15
Eu
estava cochilando numa cadeira, esperando a hora da comida. Me
levantei para pegar um copo d’água e quando entrei na cozinha vi
Picasso ir até Joyce e lhe lamber o tornozelo. Eu estava descalço,
e ela não me ouviu. Ela estava de salto. Olhou para o bicho e sua
cara de interiorana era de puro ódio. Deu-lhe um chute forte num dos
lados com a ponta de seu sapato. O coitado apenas correu em pequenos
círculos, ganindo, o mijo escorrendo de sua bexiga. Entrei para
pegar meu copo d’água. Segurei o copo na mão e então, antes que
pudesse enchê-lo, lancei-o contra o armário à esquerda da pia.
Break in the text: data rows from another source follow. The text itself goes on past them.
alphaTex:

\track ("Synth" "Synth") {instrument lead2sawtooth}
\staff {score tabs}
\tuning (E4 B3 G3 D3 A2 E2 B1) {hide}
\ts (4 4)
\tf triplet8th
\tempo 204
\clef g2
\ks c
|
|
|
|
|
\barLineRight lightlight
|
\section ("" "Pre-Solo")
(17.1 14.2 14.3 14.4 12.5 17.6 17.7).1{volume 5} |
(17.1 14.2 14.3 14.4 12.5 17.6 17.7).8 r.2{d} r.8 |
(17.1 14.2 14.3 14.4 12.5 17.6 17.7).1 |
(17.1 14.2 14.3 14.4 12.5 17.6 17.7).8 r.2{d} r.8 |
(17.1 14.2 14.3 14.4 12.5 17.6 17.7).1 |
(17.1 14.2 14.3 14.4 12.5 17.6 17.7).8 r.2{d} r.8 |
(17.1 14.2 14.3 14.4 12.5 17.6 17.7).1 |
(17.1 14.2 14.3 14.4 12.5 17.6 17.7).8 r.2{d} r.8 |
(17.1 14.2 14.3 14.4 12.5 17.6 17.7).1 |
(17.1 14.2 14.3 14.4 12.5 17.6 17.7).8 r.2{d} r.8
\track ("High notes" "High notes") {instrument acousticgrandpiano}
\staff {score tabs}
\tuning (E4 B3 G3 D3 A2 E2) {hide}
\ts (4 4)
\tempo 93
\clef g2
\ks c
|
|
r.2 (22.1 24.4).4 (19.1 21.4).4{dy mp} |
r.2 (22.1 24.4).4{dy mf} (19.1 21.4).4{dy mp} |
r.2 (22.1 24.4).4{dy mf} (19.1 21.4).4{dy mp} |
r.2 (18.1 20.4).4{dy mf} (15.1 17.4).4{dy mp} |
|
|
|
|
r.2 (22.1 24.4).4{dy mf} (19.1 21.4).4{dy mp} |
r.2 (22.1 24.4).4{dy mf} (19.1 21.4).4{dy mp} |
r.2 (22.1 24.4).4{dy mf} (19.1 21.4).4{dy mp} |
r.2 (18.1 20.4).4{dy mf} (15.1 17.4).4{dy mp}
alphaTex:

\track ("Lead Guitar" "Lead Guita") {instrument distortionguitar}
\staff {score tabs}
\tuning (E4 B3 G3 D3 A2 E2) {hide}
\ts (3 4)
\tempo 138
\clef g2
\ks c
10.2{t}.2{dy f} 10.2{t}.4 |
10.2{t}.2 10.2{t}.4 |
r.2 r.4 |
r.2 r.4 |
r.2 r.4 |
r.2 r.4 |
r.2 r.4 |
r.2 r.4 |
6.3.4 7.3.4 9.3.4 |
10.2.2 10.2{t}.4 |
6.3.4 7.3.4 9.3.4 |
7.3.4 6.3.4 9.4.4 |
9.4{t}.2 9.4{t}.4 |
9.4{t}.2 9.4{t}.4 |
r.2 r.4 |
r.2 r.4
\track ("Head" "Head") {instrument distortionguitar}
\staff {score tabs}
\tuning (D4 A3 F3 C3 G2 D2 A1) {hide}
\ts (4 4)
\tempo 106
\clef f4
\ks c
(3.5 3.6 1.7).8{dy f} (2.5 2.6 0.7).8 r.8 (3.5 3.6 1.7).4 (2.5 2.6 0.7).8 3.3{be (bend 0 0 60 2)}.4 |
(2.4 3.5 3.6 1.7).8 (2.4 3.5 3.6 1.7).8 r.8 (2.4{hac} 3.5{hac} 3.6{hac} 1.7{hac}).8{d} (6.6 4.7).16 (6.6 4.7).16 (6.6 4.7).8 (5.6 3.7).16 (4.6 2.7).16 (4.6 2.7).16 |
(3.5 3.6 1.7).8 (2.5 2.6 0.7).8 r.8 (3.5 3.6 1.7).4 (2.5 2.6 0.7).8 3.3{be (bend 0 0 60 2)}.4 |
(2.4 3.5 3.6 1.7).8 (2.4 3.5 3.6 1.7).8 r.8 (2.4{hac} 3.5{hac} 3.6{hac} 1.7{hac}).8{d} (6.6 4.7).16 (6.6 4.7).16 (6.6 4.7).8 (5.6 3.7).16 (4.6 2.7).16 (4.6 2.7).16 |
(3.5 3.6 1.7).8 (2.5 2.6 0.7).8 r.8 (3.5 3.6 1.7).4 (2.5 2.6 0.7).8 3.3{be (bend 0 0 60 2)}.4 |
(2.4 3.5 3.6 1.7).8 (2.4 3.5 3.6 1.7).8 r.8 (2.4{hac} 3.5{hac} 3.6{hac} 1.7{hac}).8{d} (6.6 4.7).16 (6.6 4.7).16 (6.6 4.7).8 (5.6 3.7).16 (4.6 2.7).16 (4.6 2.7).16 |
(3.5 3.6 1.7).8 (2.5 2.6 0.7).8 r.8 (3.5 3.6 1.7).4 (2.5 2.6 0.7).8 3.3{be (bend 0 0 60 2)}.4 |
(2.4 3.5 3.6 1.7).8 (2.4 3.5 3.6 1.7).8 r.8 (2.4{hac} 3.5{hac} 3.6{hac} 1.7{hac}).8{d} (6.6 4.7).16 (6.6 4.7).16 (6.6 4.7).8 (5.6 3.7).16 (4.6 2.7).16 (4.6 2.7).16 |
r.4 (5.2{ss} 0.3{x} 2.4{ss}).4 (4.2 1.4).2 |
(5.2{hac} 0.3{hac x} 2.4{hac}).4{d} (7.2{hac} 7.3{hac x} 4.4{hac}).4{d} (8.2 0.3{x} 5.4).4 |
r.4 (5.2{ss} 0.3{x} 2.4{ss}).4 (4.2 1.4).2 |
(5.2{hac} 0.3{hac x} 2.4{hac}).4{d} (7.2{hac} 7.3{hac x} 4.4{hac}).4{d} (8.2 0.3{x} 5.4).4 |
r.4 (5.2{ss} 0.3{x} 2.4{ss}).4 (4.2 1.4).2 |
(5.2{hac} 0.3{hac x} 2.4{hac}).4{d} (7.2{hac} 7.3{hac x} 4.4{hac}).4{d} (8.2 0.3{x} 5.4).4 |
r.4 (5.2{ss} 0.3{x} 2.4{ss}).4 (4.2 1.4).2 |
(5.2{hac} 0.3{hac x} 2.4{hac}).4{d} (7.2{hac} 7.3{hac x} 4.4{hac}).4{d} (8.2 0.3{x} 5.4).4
Cacos de vidro voaram por toda parte. Joyce teve tempo para cobrir o
rosto. Não me importei. Peguei o cachorro e saí. Sentei-me na
cadeira e acariciei o desgraçadinho. Ele me olhou e estendeu a
língua, lambeu meu pulso. O rabo abanava e batia como um peixe
morrendo dentro de um saco.
Vi
Joyce de joelhos com um saco de papel, recolhendo os estilhaços.
Então começou a soluçar. Tentou disfarçar. Virou de costas para
mim, mas eu podia ver os espasmos, mexendo seu corpo, fazendo-a
sacudir.
Coloquei
Picasso no chão e entrei a cozinha.
— Baby.
Baby, não faça assim!
Peguei-a
por trás. Ela estava mole.
— Baby,
me desculpe... desculpa.
Segurei-a
junto a mim, minha mão espalmada sobre sua barriga. Massageei-lhe a
barriga com calma e gentileza, tentando deter as convulsões.
— Calma,
baby, fique calma. Calma...
Ela
se acalmou um pouco. Afastei seu cabelo e beijei-a atrás da orelha.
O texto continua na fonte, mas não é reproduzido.